-- DATASET RECORDS follows --
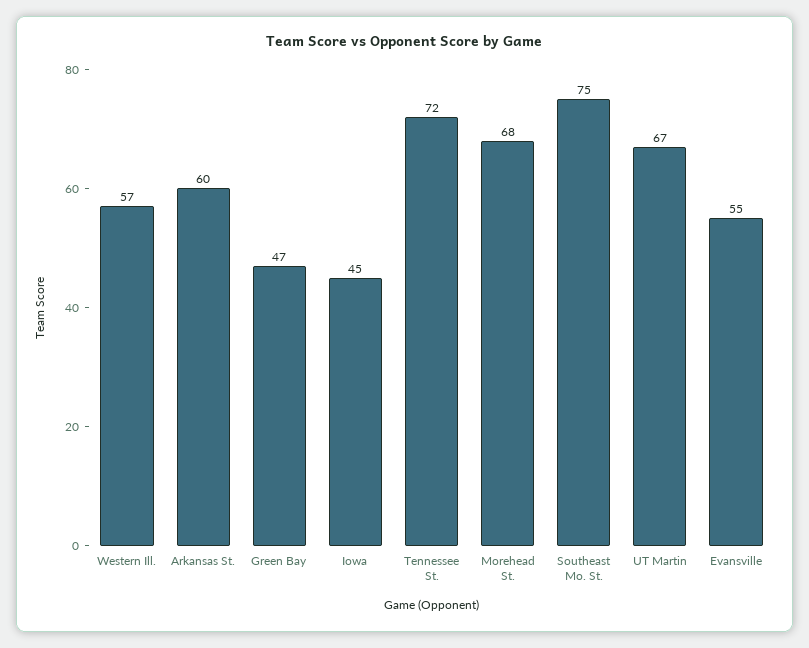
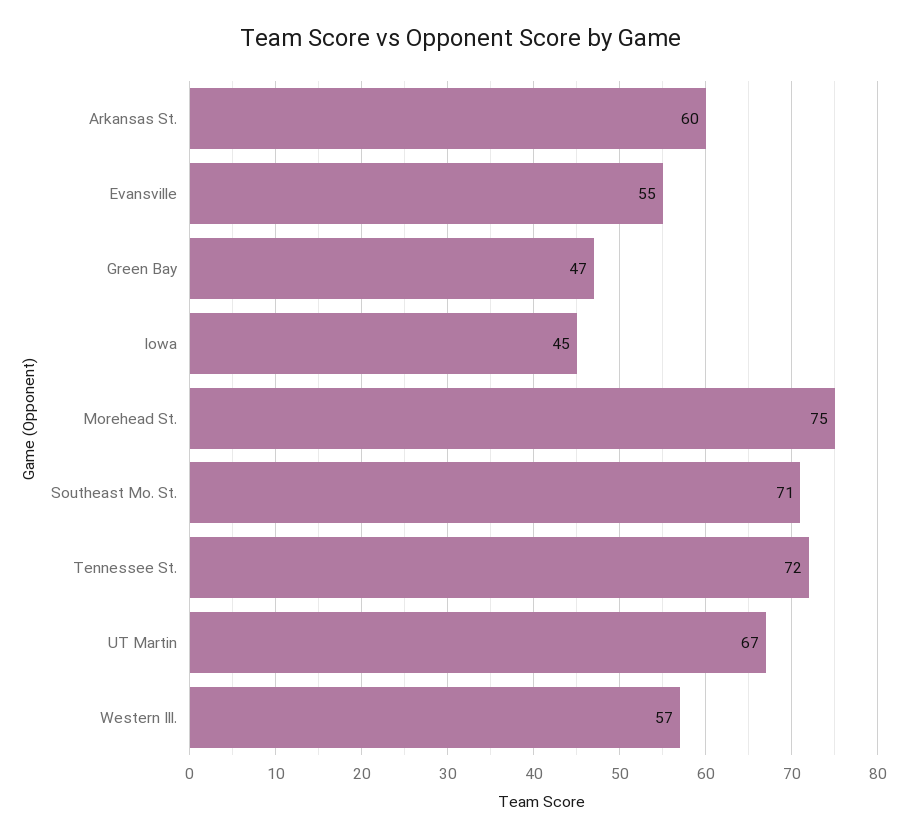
  {
    "Western Ill.": 57,
    "Arkansas St.": 60,
    "Green Bay": 47,
    "Iowa": 45,
    "Tennessee St.": 72,
-   "Morehead St.": 68,
+   "Morehead St.": 75,
-   "Southeast Mo. St.": 75,
+   "Southeast Mo. St.": 71,
    "UT Martin": 67,
    "Evansville": 55
  }

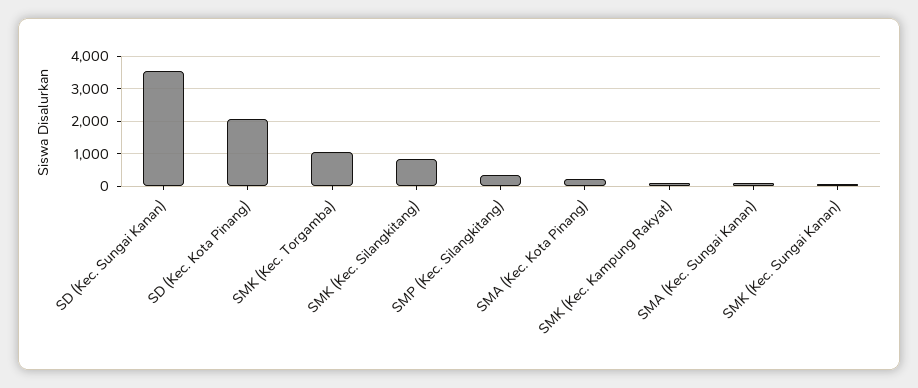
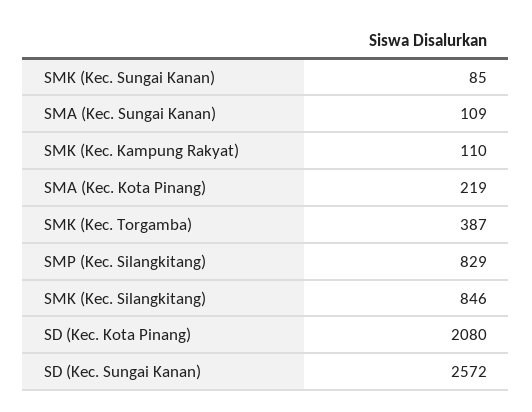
  {
-   "SD (Kec. Sungai Kanan)": 3600,
+   "SD (Kec. Sungai Kanan)": 2572,
    "SD (Kec. Kota Pinang)": 2080,
-   "SMK (Kec. Torgamba)": 1000,
+   "SMK (Kec. Torgamba)": 387,
    "SMK (Kec. Silangkitang)": 846,
-   "SMP (Kec. Silangkitang)": 400,
+   "SMP (Kec. Silangkitang)": 829,
    "SMA (Kec. Kota Pinang)": 219,
    "SMK (Kec. Kampung Rakyat)": 110,
    "SMA (Kec. Sungai Kanan)": 109,
    "SMK (Kec. Sungai Kanan)": 85
  }

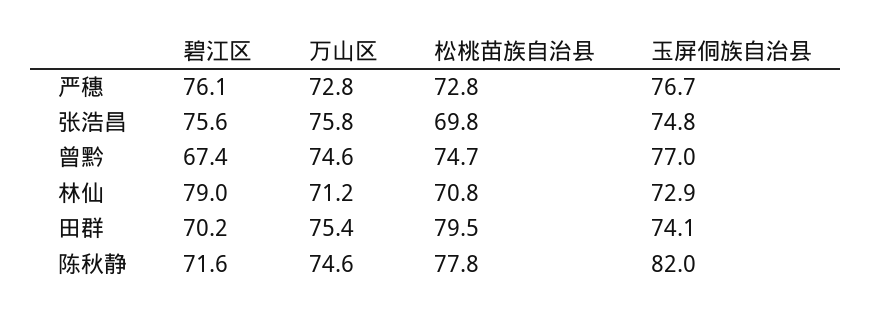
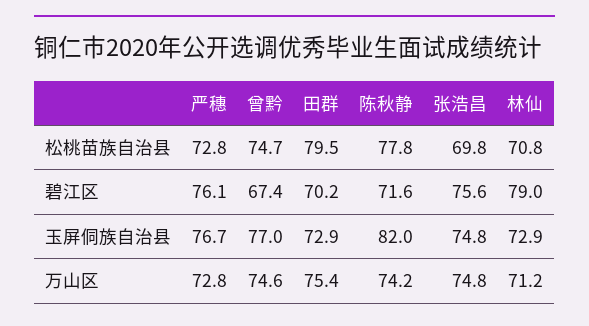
  {
    "碧江区": {
      "严穗": 76.1,
      "张浩昌": 75.6,
      "曾黔": 67.4,
      "林仙": 79,
      "田群": 70.2,
      "陈秋静": 71.6
    },
    "万山区": {
      "严穗": 72.8,
-     "张浩昌": 75.8,
+     "张浩昌": 74.8,
      "曾黔": 74.6,
      "林仙": 71.2,
      "田群": 75.4,
-     "陈秋静": 74.6
+     "陈秋静": 74.2
    },
    "松桃苗族自治县": {
      "严穗": 72.8,
      "张浩昌": 69.8,
      "曾黔": 74.7,
      "林仙": 70.8,
      "田群": 79.5,
      "陈秋静": 77.8
    },
    "玉屏侗族自治县": {
      "严穗": 76.7,
      "张浩昌": 74.8,
      "曾黔": 77,
      "林仙": 72.9,
-     "田群": 74.1,
+     "田群": 72.9,
      "陈秋静": 82
    }
  }

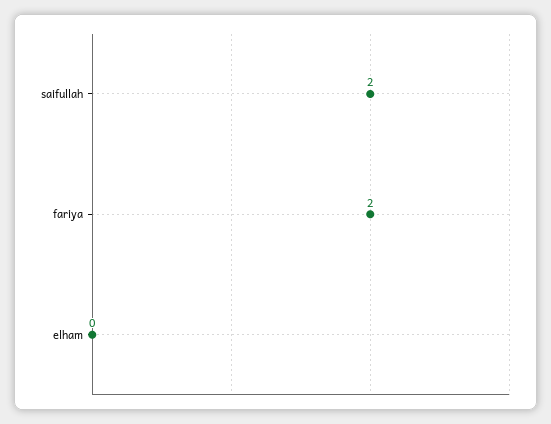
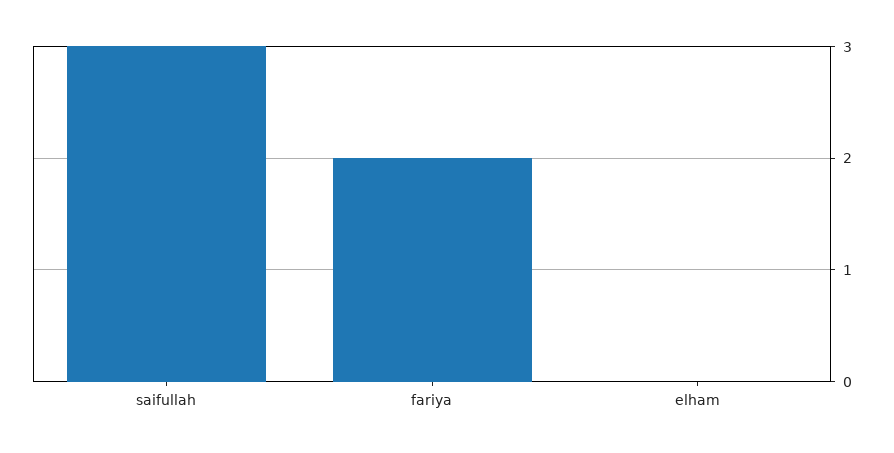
  {
-   "saifullah": 2,
+   "saifullah": 3,
    "fariya": 2,
    "elham": 0
  }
-- DATASET RECORDS concluded --
ASSIGNMENT: What is needed is each line from the records with the word "Pinang" in it.

ANSWER TO THE EXERCISE:
    "SD (Kec. Kota Pinang)": 2080,
    "SMA (Kec. Kota Pinang)": 219,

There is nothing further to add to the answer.